PROVIDED TEXT:
If maybe_same_pte() were more robust (as in the pte_same_as_swp() patch),
this patch here becomes an optimization rather than a correctness patch:
without this patch here, pte_same_as_swp() will perform an unnecessary 
transformation (masking out _PAGE_SWP_SOFT_DIRTY) from every one of the
millions of ptes it has to examine, on configs where it couldn't be set.
Or perhaps the processor gets that all nicely lined up without any actual
delay, I don't know.

I've already agreed that the way SOFT_DIRTY is currently config'ed is
too confusing; but until that's improved, I strongly recommend that you
follow the same way of handling this as x86_64 and s390 are doing - going
off and doing it differently is liable to lead to error, as we have seen.

So I recommend using the patch below too, whether or not you care for
the optimization.

Hugh

> 
> >
> > Signed-off-by: Hugh Dickins <hughd@google.com>
> > ---
> >
> >  arch/powerpc/include/asm/book3s/64/hash.h    |    5 +++++
> >  arch/powerpc/include/asm/book3s/64/pgtable.h |    9 ++++++---
> >  2 files changed, 11 insertions(+), 3 deletions(-)
> >
> > --- 4.4-next/arch/powerpc/include/asm/book3s/64/hash.h	2016-01-06 11:54:01.377508976 -0800
> > +++ linux/arch/powerpc/include/asm/book3s/64/hash.h	2016-01-09 13:54:24.410893347 -0800
> > @@ -33,7 +33,12 @@
> >  #define _PAGE_F_GIX_SHIFT	12
> >  #define _PAGE_F_SECOND		0x08000 /* Whether to use secondary hash or not */
> >  #define _PAGE_SPECIAL		0x10000 /* software: special page */
> > +
> > +#ifdef CONFIG_MEM_SOFT_DIRTY
> >  #define _PAGE_SOFT_DIRTY	0x20000 /* software: software dirty tracking */
> > +#else
> > +#define _PAGE_SOFT_DIRTY	0x00000
> > +#endif
> >
> >  /*
> >   * We need to differentiate between explicit huge page and THP huge
> > --- 4.4-next/arch/powerpc/include/asm/book3s/64/pgtable.h	2016-01-06 11:54:01.377508976 -0800
> > +++ linux/arch/powerpc/include/asm/book3s/64/pgtable.h	2016-01-09 13:54:24.410893347 -0800
> > @@ -162,8 +162,13 @@ static inline void pgd_set(pgd_t *pgdp,
> >  #define __pte_to_swp_entry(pte)		((swp_entry_t) { pte_val((pte)) })

Data excerpts
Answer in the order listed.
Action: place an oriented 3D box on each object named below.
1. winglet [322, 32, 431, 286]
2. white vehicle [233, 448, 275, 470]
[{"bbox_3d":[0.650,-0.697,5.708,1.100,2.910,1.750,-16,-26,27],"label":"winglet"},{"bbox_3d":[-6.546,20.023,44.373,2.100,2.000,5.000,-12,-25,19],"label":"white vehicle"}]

EXERCISE REQUIREMENTS:
[A] Answer these questions about the patch discussion:
(i) Which two architectures does the writer recommend following when handling SOFT_DIRTY?
(ii) How many files does the patch change, and with how many insertions and deletions?
(iii) What value is _PAGE_SOFT_DIRTY given when CONFIG_MEM_SOFT_DIRTY is not defined?
[B] Carry on the patch discussion from the point at which it stops.

TASK ANSWERS:
[A]
(i) x86_64 and s390.
(ii) 2 files, with 11 insertions and 3 deletions.
(iii) 0x00000.

[B]
> >  #define __swp_entry_to_pte(x)		__pte((x).val)
> >
> > -#ifdef CONFIG_HAVE_ARCH_SOFT_DIRTY
> > +#ifdef CONFIG_MEM_SOFT_DIRTY
> >  #define _PAGE_SWP_SOFT_DIRTY   (1UL << (SWP_TYPE_BITS + _PAGE_BIT_SWAP_TYPE))
> > +#else
> > +#define _PAGE_SWP_SOFT_DIRTY	0UL
> > +#endif /* CONFIG_MEM_SOFT_DIRTY */
> > +
> > +#ifdef CONFIG_HAVE_ARCH_SOFT_DIRTY
> >  static inline pte_t pte_swp_mksoft_dirty(pte_t pte)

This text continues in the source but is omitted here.